災厄が発動すれば、天に遍く浮かぶ星々は悉く大地を穿つだろう。


●PC1
[背景:
1年前の魔法災厄で消滅した魔法使いの一人と、かつて同じ分科会に所属していた。
その際の禁書は強制封印に成功しているが、往時の分科会メンバー全員が消滅した都合上記録の改竄を余儀なくされており、
事件は未解明な部分を残したままとなっている。
あなたの中でもすでに、消滅した魔法使いの顔や声の記憶は曖昧なものになってしまっている。]

・導入
君の元に奇妙な声が届く。
「あの子の事を…お願い…。」

それは冬の入り口。

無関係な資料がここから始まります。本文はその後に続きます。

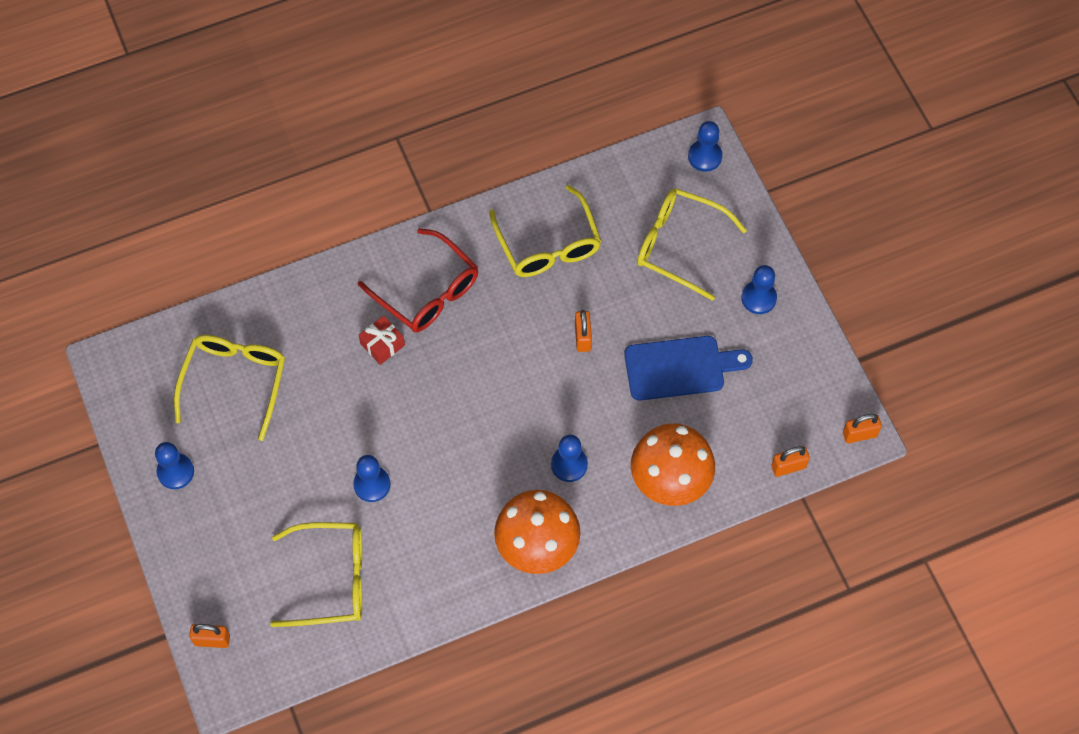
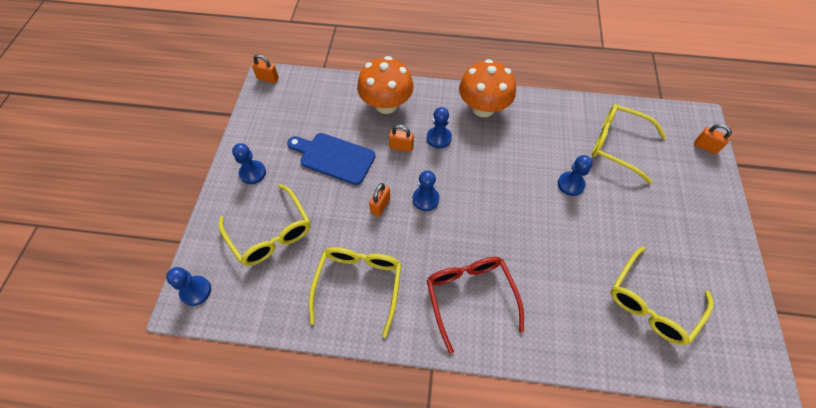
camera: 150 degrees left, 5 degrees down
blue pawn [155,442,194,489] -> blue pawn moved to [413,171,440,211]
red gift [359,316,405,365] -> none
orange padlock [771,446,810,477] -> orange padlock moved to [389,125,414,152]

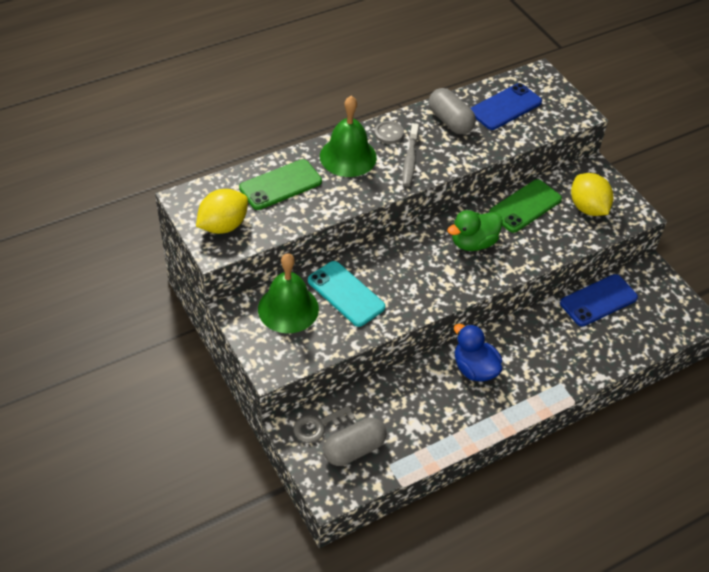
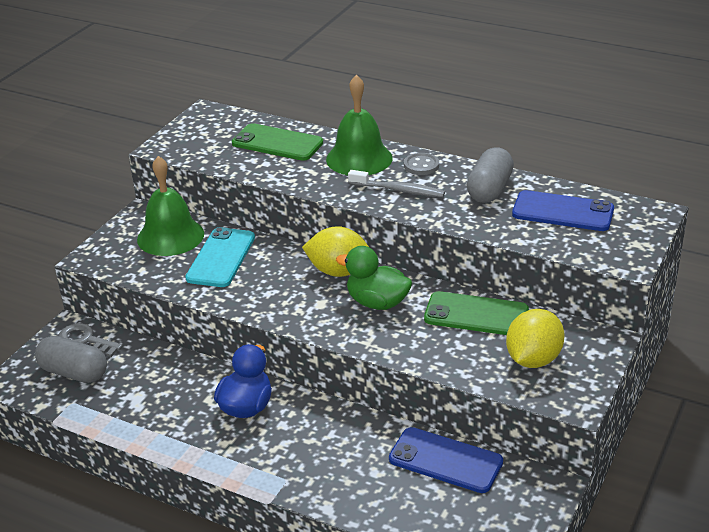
camera: 60 degrees right, 15 degrees down
yellow lemon [196,189,248,234] -> yellow lemon moved to [302,226,369,277]
grey toothbrush [403,123,419,187] -> grey toothbrush turned 135 degrees counterclockwise [348,170,445,197]

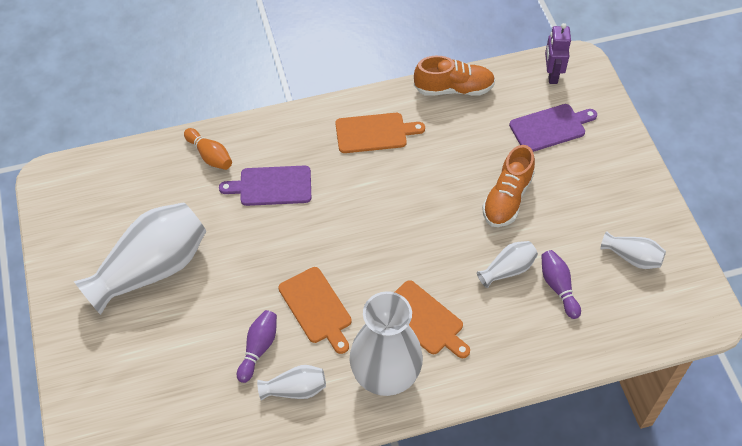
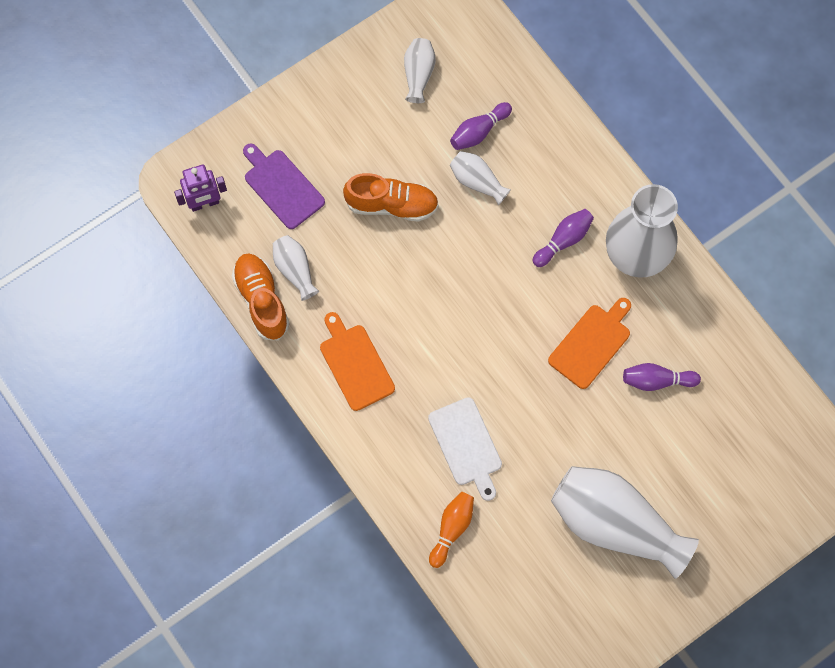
camera: 110 degrees left, 15 degrees up
purple cutting board [219,166,311,206] -> white cutting board [428,397,502,501]
white vase [257,365,326,401] -> white vase moved to [273,235,319,301]
orange cutting board [395,280,470,358] -> purple bowling pin [533,209,594,267]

道ゆく人びとの装いは陰色濃く、皆一様に首元を窄めて行き過ぎる。
声には朧げに聞き覚えがあった。
顔、は、既に深い靄の中に隠れ思い出せない。
ふと見上げた空には昼間の月が白く浮かぶ。
あるいは、幻聴だったのかもしれない。

あの子。
思い当るのは、一人だけだ。


●PC2
[推奨背景:六分儀大学関係者]

・導入:
大学のとある講座が最近休講続きで、担当の准教授は教授会にも顔を出していないと云う。
准教授と懇意にしているあなたは、街外れの小高い丘に向ってふらふらと歩いて行く彼女を見かける。
あの先にあるのは展望台。
彼女と共に寒空の下、望遠鏡の先の星々を眺めたのを覚えている。


●PC3
・導入:
駅の階段でぶちまけた書類を拾うと云うのはなかなかに大変なものである。
特に、一人でやる時は。
あなたの目の前で必死になって書類を集めている小綺麗なスーツの男も、まぁ目に見えて大変そうである。
人々は到着した電車に間に合うべく足早に駆け上がるか、もしくは疎ましげに横目で見ながら脇を降りて行くのみ。
ロンリネスシティ、ロクブンギ。
手伝うも手伝わざるも、それはあなたの心向き次第と云うもので。


●PC4
・導入
ネットのコミュニティで立った相談ごとのトピックに、気になるフレーズがあった。
最近身の回りで物がよく落ちる。
幸い今のところ怪我はないけれど、中にはどこから落ちてきたか分からないものも混じっている。
例えば、教室の中で植木鉢が。
例えば、運動場で風呂桶が。
例えば、校門前で大きなぬいぐるみが。
共通点が一つ‥全て、一部が燃えた形跡がある。
同じような体験をしてる人はいませんか?と云う問いかけに、賛同の声もちらほらと上がっている。
早い内に手を打った方がよさそうだ。